▶ 提示文

#####

WiMAX対応PCのラインナップKDDIでは3GとWiMAXに対応した端末・サービスも提供している

オフィスや公共施設といった屋内エリア整備の取り組みも米Clearwireとの提携によって、全米62都市でWiMAXを利用できる

次世代自動販売機やプリントシール機などノンPCへの取り組み


次世代自動販売機。JR品川駅構内に設置されている

 野坂氏は続けて、パソコンからパソコン以外の「ノンPC」への広がりを紹介。CEATEC JAPAN 2010のUQブースでは、JR東日本ウォータービジネスがJR東日本の品川駅に設置しているデジタルサイネージ型の次世代自動販売機をデモ展示しており、WiMAXによる通信機能を内蔵することで、映像をインタラクティブに表示できるとともに、売れ行きや売れ筋商品などのマーケティングデータ収集が逐次可能になるとした。

 また、プリントシール機に関しては通信部分を無線化することで設置の自由度を高められるとしたほか、PHSモジュールを内蔵したモデルと比べて高精細な写真のサーバーへのアップロードも容易になると速度面での優位性もアピールしていた。

 加えて、高画質で映像をリアルタイム配信してパーソナル放送局が実現できる点やWiMAX搭載することで、ロボットからの映像送信や遠隔監視・操作などが可能になる監視カメラを紹介。このほか、ブース展示はしていないものの、撮影した写真を即座にサーバーにアップロードしたり、フォトフレームに転送できるWiMAX搭載のデジタルカメラの研究を進めているとした。


プリントシール機。WiMAXによって通信速度の向上も図れるとしたWiMAX搭載のデジタルカメラも紹介

WiMAX2の動態デモで300Mbps超の速度を計測


WiMAX2によって通信速度の向上や高速移動中の通信向上も

 WiMAXの高速化に関する説明では、UQでは「高速化が当社の大きな差別化要因である」と説明。それに先立って、「一般論」と前向きした上で他社がサービス提供を予定しているDC-HSDPAを利用した下り最大42Mbpsサービスに言及。野坂氏は「UQの40Mbpsという数値は64QAM 5/6とエラー訂正を反映した上での数値」と述べ、「DC-HSDPAの42Mbpsに関しては64QAMの6/6でエラー訂正が無い数値だと推測している」とコメント。

 その上で「仮に同じ符号化率で比較した場合にはWiMAXは48Mbpsになる」と指摘した。野坂氏は「この数値で勝った負けたというつもりはないが、UQではとにかく最速を目指している頑張っている点を理解していたければ」と語った。

 続けて、CEATEC JAPAN 2010で動態デモを実施している理論値で下り最大330Mbpsの通信速度を目指す「WiMAX2」のを紹介。現行のWiMAXは下り最大40Mbps、時速120km以上での通信が可能としているが、WiMAX2では下り最大330Mbpsと高速・大容量化を実現すると共に、時速350km以上とのより高速に移動している場合での利用も目指している。技術仕様に関しては概要を説明するにとどまり、MIMOを現行WiMAXの2×2から4×4に、周波数帯域幅を向上させた通信規格「IEEE 802.16m」を利用していると紹介した。

#####

▶ データセット行
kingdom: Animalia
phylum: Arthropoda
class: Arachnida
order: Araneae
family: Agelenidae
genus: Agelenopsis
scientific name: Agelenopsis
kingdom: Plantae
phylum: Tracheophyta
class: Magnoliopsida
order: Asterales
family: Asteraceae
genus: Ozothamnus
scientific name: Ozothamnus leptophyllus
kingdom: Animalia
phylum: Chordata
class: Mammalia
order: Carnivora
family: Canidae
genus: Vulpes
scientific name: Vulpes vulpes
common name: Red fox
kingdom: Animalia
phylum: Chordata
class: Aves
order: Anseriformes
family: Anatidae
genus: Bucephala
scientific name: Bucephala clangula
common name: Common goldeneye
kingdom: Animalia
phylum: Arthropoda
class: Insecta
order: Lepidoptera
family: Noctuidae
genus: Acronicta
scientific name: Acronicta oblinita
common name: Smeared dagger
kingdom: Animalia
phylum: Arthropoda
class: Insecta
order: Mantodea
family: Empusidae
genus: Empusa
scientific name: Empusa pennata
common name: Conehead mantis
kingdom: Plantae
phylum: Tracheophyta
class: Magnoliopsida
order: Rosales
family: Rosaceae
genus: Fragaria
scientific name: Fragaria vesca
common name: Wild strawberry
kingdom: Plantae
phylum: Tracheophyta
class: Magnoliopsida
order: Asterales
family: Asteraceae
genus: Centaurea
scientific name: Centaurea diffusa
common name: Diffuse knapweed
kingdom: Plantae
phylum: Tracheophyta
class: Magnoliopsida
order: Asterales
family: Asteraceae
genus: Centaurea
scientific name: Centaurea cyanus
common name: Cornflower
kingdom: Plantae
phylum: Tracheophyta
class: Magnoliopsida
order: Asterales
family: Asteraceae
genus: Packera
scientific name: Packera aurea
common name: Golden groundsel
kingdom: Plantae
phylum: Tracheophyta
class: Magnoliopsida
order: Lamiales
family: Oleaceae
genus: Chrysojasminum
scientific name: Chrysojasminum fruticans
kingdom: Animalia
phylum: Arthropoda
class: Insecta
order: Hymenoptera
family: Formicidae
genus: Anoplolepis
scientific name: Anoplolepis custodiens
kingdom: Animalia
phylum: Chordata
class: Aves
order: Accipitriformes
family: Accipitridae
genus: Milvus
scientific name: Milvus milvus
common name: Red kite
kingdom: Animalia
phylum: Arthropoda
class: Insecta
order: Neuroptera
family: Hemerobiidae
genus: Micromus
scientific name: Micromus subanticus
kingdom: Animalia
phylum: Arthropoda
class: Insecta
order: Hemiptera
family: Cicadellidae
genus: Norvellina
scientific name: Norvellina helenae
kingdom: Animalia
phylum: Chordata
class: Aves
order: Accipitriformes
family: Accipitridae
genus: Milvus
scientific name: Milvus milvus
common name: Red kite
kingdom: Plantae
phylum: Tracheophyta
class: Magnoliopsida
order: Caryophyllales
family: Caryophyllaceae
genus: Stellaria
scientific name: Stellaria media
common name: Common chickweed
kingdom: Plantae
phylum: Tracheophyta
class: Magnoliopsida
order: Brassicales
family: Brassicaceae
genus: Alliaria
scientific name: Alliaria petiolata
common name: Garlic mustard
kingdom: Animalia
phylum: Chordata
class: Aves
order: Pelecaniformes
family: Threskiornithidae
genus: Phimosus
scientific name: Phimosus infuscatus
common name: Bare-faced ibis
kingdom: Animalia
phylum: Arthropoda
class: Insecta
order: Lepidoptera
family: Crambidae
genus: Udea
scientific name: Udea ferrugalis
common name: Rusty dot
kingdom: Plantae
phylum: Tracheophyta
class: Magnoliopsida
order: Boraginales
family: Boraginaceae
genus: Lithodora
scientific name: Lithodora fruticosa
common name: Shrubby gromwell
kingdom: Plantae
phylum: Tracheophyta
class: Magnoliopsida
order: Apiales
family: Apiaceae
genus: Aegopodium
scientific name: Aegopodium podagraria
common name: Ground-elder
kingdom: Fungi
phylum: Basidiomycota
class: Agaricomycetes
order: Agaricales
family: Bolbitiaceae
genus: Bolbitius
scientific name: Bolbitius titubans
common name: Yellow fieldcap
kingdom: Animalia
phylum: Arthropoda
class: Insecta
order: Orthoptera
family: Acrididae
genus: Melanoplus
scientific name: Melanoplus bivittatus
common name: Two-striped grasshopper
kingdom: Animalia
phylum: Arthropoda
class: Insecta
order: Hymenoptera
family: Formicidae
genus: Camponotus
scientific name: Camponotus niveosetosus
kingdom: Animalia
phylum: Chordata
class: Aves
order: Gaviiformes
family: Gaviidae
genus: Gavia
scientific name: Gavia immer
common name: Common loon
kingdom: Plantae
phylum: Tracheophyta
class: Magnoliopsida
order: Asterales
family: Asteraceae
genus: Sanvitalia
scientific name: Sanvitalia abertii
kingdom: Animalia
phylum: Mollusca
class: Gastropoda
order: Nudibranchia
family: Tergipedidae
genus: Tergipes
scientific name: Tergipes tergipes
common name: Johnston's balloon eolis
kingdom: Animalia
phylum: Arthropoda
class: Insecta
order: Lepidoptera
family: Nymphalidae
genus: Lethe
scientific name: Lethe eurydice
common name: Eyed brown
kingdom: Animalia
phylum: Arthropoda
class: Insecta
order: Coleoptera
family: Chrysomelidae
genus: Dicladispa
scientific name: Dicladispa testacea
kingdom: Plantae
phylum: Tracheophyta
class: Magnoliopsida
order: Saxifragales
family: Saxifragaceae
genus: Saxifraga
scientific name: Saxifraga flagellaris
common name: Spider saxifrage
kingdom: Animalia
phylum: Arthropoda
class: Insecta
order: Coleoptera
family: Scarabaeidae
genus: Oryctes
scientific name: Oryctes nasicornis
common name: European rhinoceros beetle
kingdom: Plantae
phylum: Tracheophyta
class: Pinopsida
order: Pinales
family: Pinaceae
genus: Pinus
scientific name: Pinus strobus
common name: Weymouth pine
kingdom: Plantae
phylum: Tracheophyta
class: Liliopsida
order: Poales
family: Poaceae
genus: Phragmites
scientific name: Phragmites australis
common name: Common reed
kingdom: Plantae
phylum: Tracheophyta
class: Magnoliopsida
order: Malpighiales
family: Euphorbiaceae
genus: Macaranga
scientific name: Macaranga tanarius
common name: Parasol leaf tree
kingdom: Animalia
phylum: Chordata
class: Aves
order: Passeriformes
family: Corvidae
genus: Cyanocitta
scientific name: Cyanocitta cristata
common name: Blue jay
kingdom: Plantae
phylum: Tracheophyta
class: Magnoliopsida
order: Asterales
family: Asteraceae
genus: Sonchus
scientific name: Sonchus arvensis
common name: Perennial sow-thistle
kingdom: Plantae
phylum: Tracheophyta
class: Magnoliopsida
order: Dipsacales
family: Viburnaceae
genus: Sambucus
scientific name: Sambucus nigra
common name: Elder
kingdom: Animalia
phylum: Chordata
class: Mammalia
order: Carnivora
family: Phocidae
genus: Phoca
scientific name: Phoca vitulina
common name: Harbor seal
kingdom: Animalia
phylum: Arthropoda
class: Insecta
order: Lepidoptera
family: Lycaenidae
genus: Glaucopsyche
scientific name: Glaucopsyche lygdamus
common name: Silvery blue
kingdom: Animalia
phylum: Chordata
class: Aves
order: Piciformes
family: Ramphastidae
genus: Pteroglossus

#####

▶ 課題の内容
a – WiMAXの記事をもとに、次の問いに答えてください。
(i) デモ展示された次世代自動販売機は、どの駅に設置されているか。
(ii) MIMOの構成は、現行WiMAXとWiMAX2でそれぞれ何か。
(iii) WiMAX2は、時速何km以上で移動している場合の利用を目指しているか。
b – WiMAXの記事で、野坂氏が「同じ符号化率で比較した場合にはWiMAXは48Mbpsになる」と指摘した根拠を、1〜3文で説明してください。
c – WiMAXの記事から、「WiMAX2の動態デモで300Mbps超の速度を計測」から「と推測している」とコメント。」までの部分をそのまま書き写してください。

▶ 課題別の解答
a –
(i) JR東日本の品川駅
(ii) 現行WiMAXは2×2、WiMAX2は4×4
(iii) 時速350km以上

b – UQの40Mbpsは64QAM 5/6とエラー訂正を反映した数値です。一方、DC-HSDPAの42Mbpsは64QAM 6/6でエラー訂正が無い数値だと野坂氏は推測しています。このように前提となる条件が異なるため、同じ符号化率にそろえればWiMAXは48Mbpsになると指摘しました。

c –
WiMAX2の動態デモで300Mbps超の速度を計測


WiMAX2によって通信速度の向上や高速移動中の通信向上も

 WiMAXの高速化に関する説明では、UQでは「高速化が当社の大きな差別化要因である」と説明。それに先立って、「一般論」と前向きした上で他社がサービス提供を予定しているDC-HSDPAを利用した下り最大42Mbpsサービスに言及。野坂氏は「UQの40Mbpsという数値は64QAM 5/6とエラー訂正を反映した上での数値」と述べ、「DC-HSDPAの42Mbpsに関しては64QAMの6/6でエラー訂正が無い数値だと推測している」とコメント。